(SHORT TASK A)
In the records, copy verbatim the lines from the one holding "table_cell boolean [1004, 76, 1125, 108]" through the one holding "table_cell date* [151, 1040, 384, 1072]", inclusive.

Their behavior was not that of a pre-programmed employee following a script. It was the universal response of an Indian to an Indian, a horror at the thought that someone in your charge might go hungry.

Then the Indian airline industry became what business-book writers label “world class”: it got with the global program, signing on the dotted lines of the contract with modernity.

Delays waned. Aerobridges were erected. New airlines were born.

Thinner, younger flight attendants were employed. Miniskirts replaced saris. To fly the Indian skies today is to have a perfectly modern experience.

But it is not to have a very Indian experience, because they don’t care if you eat anymore.

These thoughts stirred as I traveled in America in recent days, on a short break from life in India. Here, of course, the notion of flight attendants’ caring if you eat sounds laughable, since they don’t even serve you food much of the time. And yet it is toward this colder, more detached relationship between customer and employee that India is heading.

India has long been a jazz republic, functioning without a written score. People involve themselves in each other’s lives without regard to propriety or privacy. They insist on feeding you even when you want nothing. They insist on paying a price other than the price listed.

They pack as many cars onto a road as possible, without regard to the painted lanes. They pay as little tax as they can get away with.

If you call Domino’s after closing time, you can sometimes cajole them to reopen and deliver a pizza anyway. Everything is a negotiation; everything is improvised. Things are a “no” in India until they are a “yes.”

But a kind of modernity is coming to India, with a Western emphasis on regimentation and formalization. The flight attendants now walk down the aisles carrying out their detailed training, offering food if you want it, moving on if you don’t. A new breed of companies resists hiring the cousins and friends of senior managers; they insist on children’s educating themselves and working hard in order to inherit the family business. More and more people faithfully pay their taxes.

And yet now when I visit America, where I grew up until moving to India six years ago, I wonder if this is where India is bound: a society that is fairer and more ordered, but in which something of the warmth of improvisation is gone.

(SHORT TASK B)
In the essay on modernity in India, what replaced saris on Indian flights?

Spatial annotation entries
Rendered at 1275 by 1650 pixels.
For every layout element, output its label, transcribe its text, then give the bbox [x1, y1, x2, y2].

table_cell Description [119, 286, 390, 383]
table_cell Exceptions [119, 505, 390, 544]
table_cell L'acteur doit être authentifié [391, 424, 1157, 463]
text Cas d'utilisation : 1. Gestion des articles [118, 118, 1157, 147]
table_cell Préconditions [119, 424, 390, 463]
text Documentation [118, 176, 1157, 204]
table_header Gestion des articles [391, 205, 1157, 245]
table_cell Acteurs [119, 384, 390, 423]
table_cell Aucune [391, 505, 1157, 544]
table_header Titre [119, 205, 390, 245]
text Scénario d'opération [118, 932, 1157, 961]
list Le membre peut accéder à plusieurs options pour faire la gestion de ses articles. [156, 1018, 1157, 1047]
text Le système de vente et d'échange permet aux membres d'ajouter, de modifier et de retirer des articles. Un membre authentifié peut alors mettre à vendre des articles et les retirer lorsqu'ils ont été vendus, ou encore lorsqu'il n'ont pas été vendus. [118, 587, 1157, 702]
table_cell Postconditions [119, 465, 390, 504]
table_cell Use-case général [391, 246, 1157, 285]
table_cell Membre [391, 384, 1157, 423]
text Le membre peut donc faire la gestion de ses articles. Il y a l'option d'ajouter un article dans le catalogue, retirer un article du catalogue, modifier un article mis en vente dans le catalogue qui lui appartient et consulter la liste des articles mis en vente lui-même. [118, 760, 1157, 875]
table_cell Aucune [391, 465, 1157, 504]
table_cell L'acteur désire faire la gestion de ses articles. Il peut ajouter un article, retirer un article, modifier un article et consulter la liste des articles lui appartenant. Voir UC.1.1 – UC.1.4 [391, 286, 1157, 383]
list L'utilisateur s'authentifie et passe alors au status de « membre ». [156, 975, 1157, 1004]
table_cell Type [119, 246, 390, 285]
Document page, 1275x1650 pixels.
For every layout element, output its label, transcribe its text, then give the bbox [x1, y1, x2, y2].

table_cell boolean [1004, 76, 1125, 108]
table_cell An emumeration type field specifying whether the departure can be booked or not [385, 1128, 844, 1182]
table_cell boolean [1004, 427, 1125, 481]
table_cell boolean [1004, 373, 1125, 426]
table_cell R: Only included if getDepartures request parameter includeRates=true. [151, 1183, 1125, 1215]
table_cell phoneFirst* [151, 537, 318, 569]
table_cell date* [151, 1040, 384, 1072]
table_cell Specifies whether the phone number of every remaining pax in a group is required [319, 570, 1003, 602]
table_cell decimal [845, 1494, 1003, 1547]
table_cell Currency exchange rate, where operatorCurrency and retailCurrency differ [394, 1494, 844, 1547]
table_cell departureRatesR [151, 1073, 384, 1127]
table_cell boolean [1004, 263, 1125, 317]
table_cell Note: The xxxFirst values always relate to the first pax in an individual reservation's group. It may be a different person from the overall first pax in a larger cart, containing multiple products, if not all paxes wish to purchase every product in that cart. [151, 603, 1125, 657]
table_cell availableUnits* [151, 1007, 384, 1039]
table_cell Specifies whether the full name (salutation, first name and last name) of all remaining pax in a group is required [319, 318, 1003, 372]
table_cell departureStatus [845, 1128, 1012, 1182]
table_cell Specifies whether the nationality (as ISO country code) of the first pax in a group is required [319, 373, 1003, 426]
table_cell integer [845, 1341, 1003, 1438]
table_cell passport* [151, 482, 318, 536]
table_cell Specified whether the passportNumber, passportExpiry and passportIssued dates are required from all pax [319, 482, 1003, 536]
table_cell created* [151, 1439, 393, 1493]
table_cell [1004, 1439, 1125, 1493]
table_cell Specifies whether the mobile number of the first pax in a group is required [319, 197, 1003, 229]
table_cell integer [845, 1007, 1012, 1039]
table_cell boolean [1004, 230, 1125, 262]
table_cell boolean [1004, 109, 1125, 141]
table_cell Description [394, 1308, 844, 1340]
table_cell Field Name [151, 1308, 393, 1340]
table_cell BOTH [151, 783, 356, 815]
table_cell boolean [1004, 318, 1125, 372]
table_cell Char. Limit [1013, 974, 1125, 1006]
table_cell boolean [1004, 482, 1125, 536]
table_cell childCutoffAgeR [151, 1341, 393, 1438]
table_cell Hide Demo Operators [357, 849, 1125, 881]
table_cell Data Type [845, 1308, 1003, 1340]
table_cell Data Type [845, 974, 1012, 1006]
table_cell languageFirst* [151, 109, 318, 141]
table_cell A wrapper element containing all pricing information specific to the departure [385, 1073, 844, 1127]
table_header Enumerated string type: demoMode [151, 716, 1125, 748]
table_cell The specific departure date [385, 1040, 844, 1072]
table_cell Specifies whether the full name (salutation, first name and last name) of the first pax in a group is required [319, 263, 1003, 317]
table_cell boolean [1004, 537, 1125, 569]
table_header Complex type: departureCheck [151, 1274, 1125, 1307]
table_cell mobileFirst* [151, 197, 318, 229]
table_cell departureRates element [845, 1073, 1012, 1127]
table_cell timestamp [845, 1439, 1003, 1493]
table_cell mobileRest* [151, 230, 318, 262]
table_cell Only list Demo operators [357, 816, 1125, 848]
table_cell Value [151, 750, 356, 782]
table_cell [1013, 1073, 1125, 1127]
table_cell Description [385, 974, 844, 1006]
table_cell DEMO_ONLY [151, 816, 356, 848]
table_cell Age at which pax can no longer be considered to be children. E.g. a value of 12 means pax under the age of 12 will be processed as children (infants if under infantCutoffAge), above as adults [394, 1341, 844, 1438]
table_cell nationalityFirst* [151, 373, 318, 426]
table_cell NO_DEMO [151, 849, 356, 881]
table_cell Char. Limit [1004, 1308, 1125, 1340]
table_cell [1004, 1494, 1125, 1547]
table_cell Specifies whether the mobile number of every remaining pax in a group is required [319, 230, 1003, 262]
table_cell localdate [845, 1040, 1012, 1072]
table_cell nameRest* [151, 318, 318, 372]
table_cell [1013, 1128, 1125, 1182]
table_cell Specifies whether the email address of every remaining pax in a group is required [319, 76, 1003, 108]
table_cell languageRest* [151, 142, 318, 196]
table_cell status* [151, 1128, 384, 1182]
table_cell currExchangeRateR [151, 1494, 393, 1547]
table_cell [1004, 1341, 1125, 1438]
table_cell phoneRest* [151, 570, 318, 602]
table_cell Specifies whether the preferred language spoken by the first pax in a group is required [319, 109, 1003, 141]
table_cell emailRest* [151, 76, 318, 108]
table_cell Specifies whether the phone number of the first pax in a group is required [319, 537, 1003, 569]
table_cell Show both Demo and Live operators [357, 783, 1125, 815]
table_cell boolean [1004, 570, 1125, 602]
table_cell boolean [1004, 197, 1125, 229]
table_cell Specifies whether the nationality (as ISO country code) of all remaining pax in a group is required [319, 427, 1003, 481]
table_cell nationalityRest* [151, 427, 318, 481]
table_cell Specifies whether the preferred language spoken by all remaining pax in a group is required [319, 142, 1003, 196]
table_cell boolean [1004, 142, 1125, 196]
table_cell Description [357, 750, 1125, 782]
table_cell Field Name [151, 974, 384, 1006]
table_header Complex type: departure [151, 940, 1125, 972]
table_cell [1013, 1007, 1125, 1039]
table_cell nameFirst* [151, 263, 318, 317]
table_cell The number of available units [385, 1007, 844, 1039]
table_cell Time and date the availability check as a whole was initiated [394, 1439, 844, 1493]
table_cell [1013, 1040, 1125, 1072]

(CORRECT ANSWER A)
table_cell boolean [1004, 76, 1125, 108]
table_cell An emumeration type field specifying whether the departure can be booked or not [385, 1128, 844, 1182]
table_cell boolean [1004, 427, 1125, 481]
table_cell boolean [1004, 373, 1125, 426]
table_cell R: Only included if getDepartures request parameter includeRates=true. [151, 1183, 1125, 1215]
table_cell phoneFirst* [151, 537, 318, 569]
table_cell date* [151, 1040, 384, 1072]

(CORRECT ANSWER B)
Miniskirts replaced saris.